● Directive
Restate only the tail of the data below, starting at the line that contains "X11930714Y-6438714D01*" and including the last line, word for word.

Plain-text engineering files
[Start of section]
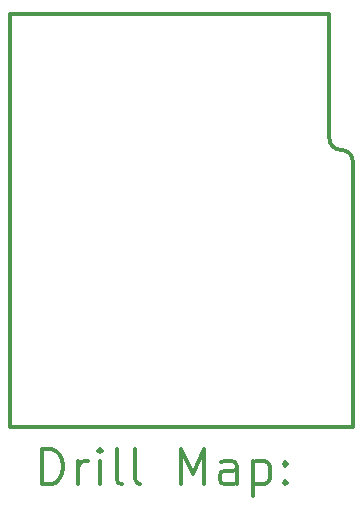
<source format=gbr>
%FSLAX45Y45*%
G04 Gerber Fmt 4.5, Leading zero omitted, Abs format (unit mm)*
G04 Created by KiCad (PCBNEW 5.1.12-84ad8e8a86~92~ubuntu20.04.1) date 2022-05-26 22:04:50*
%MOMM*%
%LPD*%
G01*
G04 APERTURE LIST*
%TA.AperFunction,Profile*%
%ADD10C,0.300000*%
%TD*%
%ADD11C,0.200000*%
%ADD12C,0.300000*%
G04 APERTURE END LIST*
D10*
X9845000Y-2453640D02*
X9845000Y-5958000D01*
X9845040Y-2453640D02*
X12545060Y-2453640D01*
X12545000Y-2453640D02*
X12545000Y-3508000D01*
X12645000Y-3608000D02*
G75*
G02*
X12545000Y-3508000I0J100000D01*
G01*
X12645000Y-3608000D02*
G75*
G02*
X12745000Y-3708000I0J-100000D01*
G01*
X12745000Y-3708000D02*
X12745000Y-5958000D01*
X12745000Y-5958000D02*
X9845000Y-5958000D01*
D11*
D12*
X10116428Y-6438714D02*
X10116428Y-6138714D01*
X10187857Y-6138714D01*
X10230714Y-6153000D01*
X10259286Y-6181571D01*
X10273571Y-6210143D01*
X10287857Y-6267286D01*
X10287857Y-6310143D01*
X10273571Y-6367286D01*
X10259286Y-6395857D01*
X10230714Y-6424429D01*
X10187857Y-6438714D01*
X10116428Y-6438714D01*
X10416428Y-6438714D02*
X10416428Y-6238714D01*
X10416428Y-6295857D02*
X10430714Y-6267286D01*
X10445000Y-6253000D01*
X10473571Y-6238714D01*
X10502143Y-6238714D01*
X10602143Y-6438714D02*
X10602143Y-6238714D01*
X10602143Y-6138714D02*
X10587857Y-6153000D01*
X10602143Y-6167286D01*
X10616428Y-6153000D01*
X10602143Y-6138714D01*
X10602143Y-6167286D01*
X10787857Y-6438714D02*
X10759286Y-6424429D01*
X10745000Y-6395857D01*
X10745000Y-6138714D01*
X10945000Y-6438714D02*
X10916428Y-6424429D01*
X10902143Y-6395857D01*
X10902143Y-6138714D01*
X11287857Y-6438714D02*
X11287857Y-6138714D01*
X11387857Y-6353000D01*
X11487857Y-6138714D01*
X11487857Y-6438714D01*
X11759286Y-6438714D02*
X11759286Y-6281571D01*
X11745000Y-6253000D01*
X11716428Y-6238714D01*
X11659286Y-6238714D01*
X11630714Y-6253000D01*
X11759286Y-6424429D02*
X11730714Y-6438714D01*
X11659286Y-6438714D01*
X11630714Y-6424429D01*
X11616428Y-6395857D01*
X11616428Y-6367286D01*
X11630714Y-6338714D01*
X11659286Y-6324429D01*
X11730714Y-6324429D01*
X11759286Y-6310143D01*
X11902143Y-6238714D02*
X11902143Y-6538714D01*
X11902143Y-6253000D02*
X11930714Y-6238714D01*
X11987857Y-6238714D01*
X12016428Y-6253000D01*
X12030714Y-6267286D01*
X12045000Y-6295857D01*
X12045000Y-6381571D01*
X12030714Y-6410143D01*
X12016428Y-6424429D01*
X11987857Y-6438714D01*
X11930714Y-6438714D01*
X11902143Y-6424429D01*
X12173571Y-6410143D02*
X12187857Y-6424429D01*
X12173571Y-6438714D01*
X12159286Y-6424429D01*
X12173571Y-6410143D01*
X12173571Y-6438714D01*
X12173571Y-6253000D02*
X12187857Y-6267286D01*
X12173571Y-6281571D01*
X12159286Y-6267286D01*
X12173571Y-6253000D01*
X12173571Y-6281571D01*
M02*

</source>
[End of section]
● Solved problem
X11930714Y-6438714D01*
X11902143Y-6424429D01*
X12173571Y-6410143D02*
X12187857Y-6424429D01*
X12173571Y-6438714D01*
X12159286Y-6424429D01*
X12173571Y-6410143D01*
X12173571Y-6438714D01*
X12173571Y-6253000D02*
X12187857Y-6267286D01*
X12173571Y-6281571D01*
X12159286Y-6267286D01*
X12173571Y-6253000D01*
X12173571Y-6281571D01*
M02*

</source>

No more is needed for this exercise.